In 10 minutes, one of the biggest potential clients your company has ever had is going to walk into the room. As you and your business partner rehearse your pitch one last time, the computer suddenly crashes. You feel paralyzed with a jolt of anxiety as you think to yourself: “There’s no backup file.”
As you begin to hyperventilate, you look over at your partner who is surprisingly calm. He tells you to relax and take a deep breath. While you attempt to slow your breathing, he continues to rehearse. After a few minutes, the computer comes back online.
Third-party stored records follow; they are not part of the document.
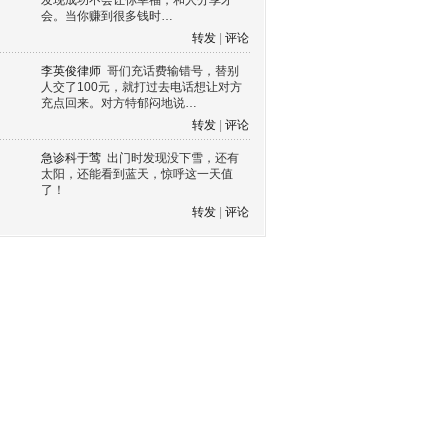
发现成功不会让你幸福，和人分享才
会。当你赚到很多钱时…
转发
|
评论
李英俊律师
哥们充话费输错号，替别
人交了100元，就打过去电话想让对方
充点回来。对方特郁闷地说…
转发
|
评论
急诊科于莺
出门时发现没下雪，还有
太阳，还能看到蓝天，惊呼这一天值
了！
转发
|
评论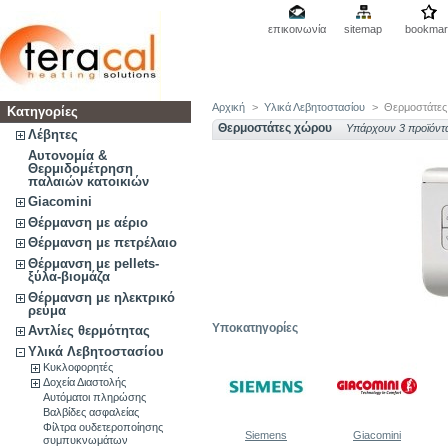
επικοινωνία
sitemap
bookmar
Αρχική
>
Υλικά Λεβητοστασίου
>
Θερμοστάτε
Κατηγορίες
Θερμοστάτες χώρου
Υπάρχουν 3 προϊόντ
Λέβητες
Αυτονομία &
Θερμιδομέτρηση
παλαιών κατοικιών
Giacomini
Θέρμανση με αέριο
Θέρμανση με πετρέλαιο
Θέρμανση με pellets-
ξύλα-βιομάζα
Θέρμανση με ηλεκτρικό
ρεύμα
Υποκατηγορίες
Αντλίες θερμότητας
Υλικά Λεβητοστασίου
Κυκλοφορητές
Δοχεία Διαστολής
Αυτόματοι πληρώσης
Βαλβίδες ασφαλείας
Φίλτρα ουδετεροποίησης
Siemens
Giacomini
συμπυκνωμάτων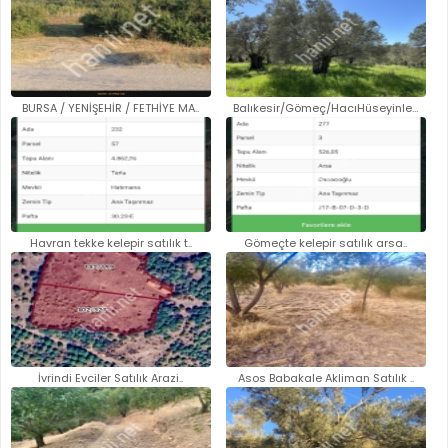
BURSA / YENİŞEHİR / FETHİYE MA..
Balıkesir/Gömeç/HacıHüseyinler..
Havran tekke kelepir satılık t..
Gömeçte kelepir satılık arsa..
İvrindi Evciler Satılık Arazi..
Asos Babakale Akliman Satılık ..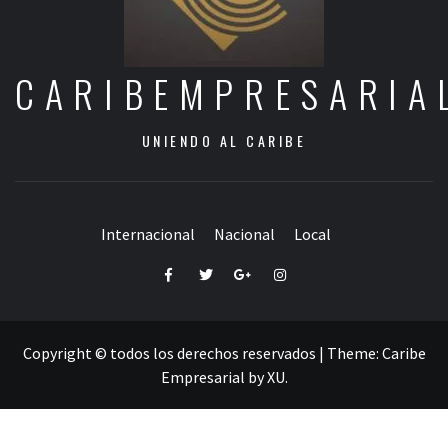
CARIBEMPRESARIA
UNIENDO AL CARIBE
Internacional
Nacional
Local
Facebook
Twitter
Google+
Instagram
Copyright © todos los derechos reservados
|
Theme:
Caribe
Empresarial
by
XU
.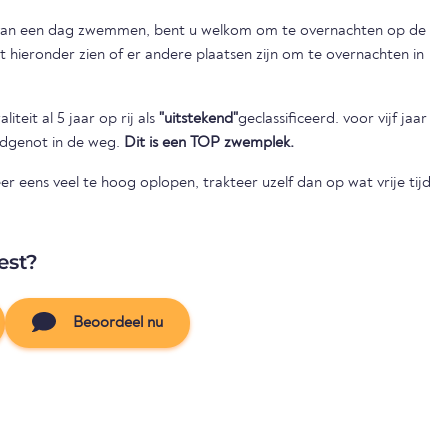
 van een dag zwemmen, bent u welkom om te overnachten op de
iteit al 5 jaar op rij als
"uitstekend"
geclassificeerd. voor vijf jaar
badgenot in de weg.
Dit is een TOP zwemplek.
r eens veel te hoog oplopen, trakteer uzelf dan op wat vrije tijd
est?
Beoordeel nu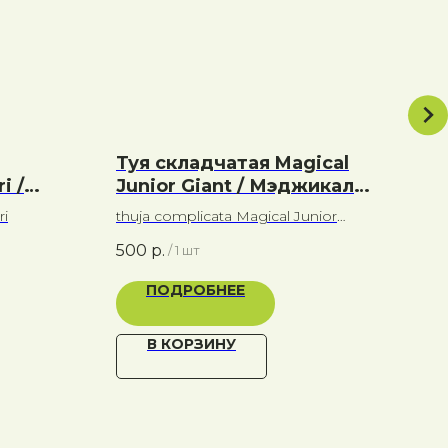
Туя складчатая Magical
Туя
i /
Junior Giant / Мэджикал
Thuj
Джуниор Джайант /
ri
thuja complicata Magical Junior
1 0
Волшебный юный гигант
Giant
500
р.
/
1 шт
ПОДРОБНЕЕ
В КОРЗИНУ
You eventually calm your nerves just in time for the client’s arrival.
Sometimes in life we are placed in demanding situations that feel out of our control. They lead to intense feelings of stress and anxiety. Although each person and each situation is different, very often the best way to handle these negative emotions is to change perspective through body-based techniques. Of these, breathing can be the most effective.
However, what if taking a deep breath wasn’t an option? For people who suffer from dyspnea, the seemingly mundane act of breathing is much more difficult. Dyspnea is characterized as a shortness of breath, and is typically amplified in states of anxiousness. Possible causes include asthma, chronic obstructive pulmonary disorder (COPD), heart failure and psychogenic disorders such as general anxiety disorder (GAD) and depression.
For someone with dyspnea, navigating an anxiety-inducing situation is doubly difficult. The negative cycle of anxiety and shortness of breath is a dangerous one to get caught in.
The neural pathway that affects perception of dyspnea
The degree to which dyspnea patients perceive their shortness of breath to be worse than it is—known as catastrophizing—was the topic of investigation that interested a team of neuroscientists at the University of Hamburg. Specifically, the researchers were curious about the neural basis of dyspnea and its impact on people’s ability to manage stressful situations.
The researchers hypothesized that dyspnea catastrophizing was correlated with a brain region known as the anterior cingulate cortex (ACC). A primary role of the ACC is to process negative affective states such as anxiety. Given this, it was suggested that participants who rated their dyspnea as more severe (i.e., panicked about having shortness of breath) would also experience unusually high levels of activation in the ACC.
In other words, patterns of hyperactivation in the ACC would provide researchers with a brain-based explanation of shortness of breath during anxious states.
The experiment & associated findings
To test their hypothesis, Dr. Cornelia Stoeckel and her team recruited participants between the ages of 20 and 80 who did not have any history of impaired lung function. To induce dyspnea, the participants were instructed to wear a tightly fighting face mask. This mask was connected to a two-way valve which allowed the neuroscientist to alter the severity of dyspnea experienced. They did this while measuring their brain activation patterns with fMRI.
During the experiment, the participants were presented with mild and severe blocks of dyspnea in an alternating order. During each occurrence, their ability to inhale was reduced for 24 seconds. Following each block, the participants were required to rate the intensity and unpleasantness of their experience.
The ratings provided by the participants as well as the fMRI data confirmed the proposed hypothesis: Participants who repeatedly rated their experience as more severe – regardless of the level of dyspnea that was induced – also experienced increased activation in the ACC. These results contradict previous studies which reported that other brain regions such as the amygdala and insula played a fundamental role in dyspnea catastrophizing. Here, it was linked primarily to ACC activation.
Where do we go from here?
The discovery of the ACC’s involvement in the catastrophizing of dyspnea has the potential to improve many lives. Whether it’s a panic attack or an allergic reaction, most people have experienced a shortness of breath at some point in their life. This unsettling experience is magnified when people exaggerate the level of threat they are under, as they convince themselves that they can’t breathe. Anxiety begets greater anxiety. A vicious cycle ensues.
The study here may be the key to solving this dilemma. The results from this experiment allow researchers to put their efforts into learning more about ACC functioning. This will hopefully allow for treatments to be directed towards reducing enhanced activity in this brain region. For example, cognitive reappraisal and other emotion regulation techniques may be particularly useful for people who have a tendency to catastrophize perceptions of dyspnea.
Until then, remember: Just breathe.
Stoeckel, M. C., Esser, R. W., Gamer, M., Buchel, C., & Leupoldt, A. (2018). Dyspnea catastrophizing and neural activations during the anticipation and perception of dyspnea. Psychophysiology, 55,.